| WHAT TO DO |
Retype only the stretch of lines that starts with the line containing "right front paw: (204, 168)" and ends with the last line of the records, both included, exactly.

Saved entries
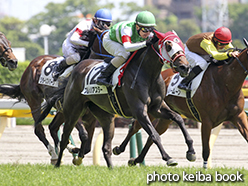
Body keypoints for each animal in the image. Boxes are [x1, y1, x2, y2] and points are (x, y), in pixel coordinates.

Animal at [0, 28, 109, 163]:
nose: (13, 62)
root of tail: (31, 64)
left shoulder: (91, 116)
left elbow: (88, 144)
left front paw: (75, 151)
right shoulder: (72, 111)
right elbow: (83, 135)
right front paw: (74, 152)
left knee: (53, 127)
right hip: (34, 101)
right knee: (39, 129)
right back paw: (54, 154)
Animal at [50, 30, 196, 169]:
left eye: (181, 44)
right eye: (168, 45)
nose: (185, 67)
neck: (148, 75)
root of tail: (79, 67)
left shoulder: (156, 108)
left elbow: (178, 118)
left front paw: (191, 151)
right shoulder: (139, 111)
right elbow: (154, 135)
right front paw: (168, 158)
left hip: (103, 115)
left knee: (103, 145)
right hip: (73, 111)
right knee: (64, 137)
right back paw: (58, 163)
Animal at [115, 39, 248, 169]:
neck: (224, 83)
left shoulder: (239, 115)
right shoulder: (207, 121)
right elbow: (206, 150)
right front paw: (204, 168)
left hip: (164, 118)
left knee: (151, 137)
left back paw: (136, 160)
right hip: (149, 111)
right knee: (135, 128)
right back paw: (119, 149)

| ANSWER AREA |
right front paw: (204, 168)
left hip: (164, 118)
left knee: (151, 137)
left back paw: (136, 160)
right hip: (149, 111)
right knee: (135, 128)
right back paw: (119, 149)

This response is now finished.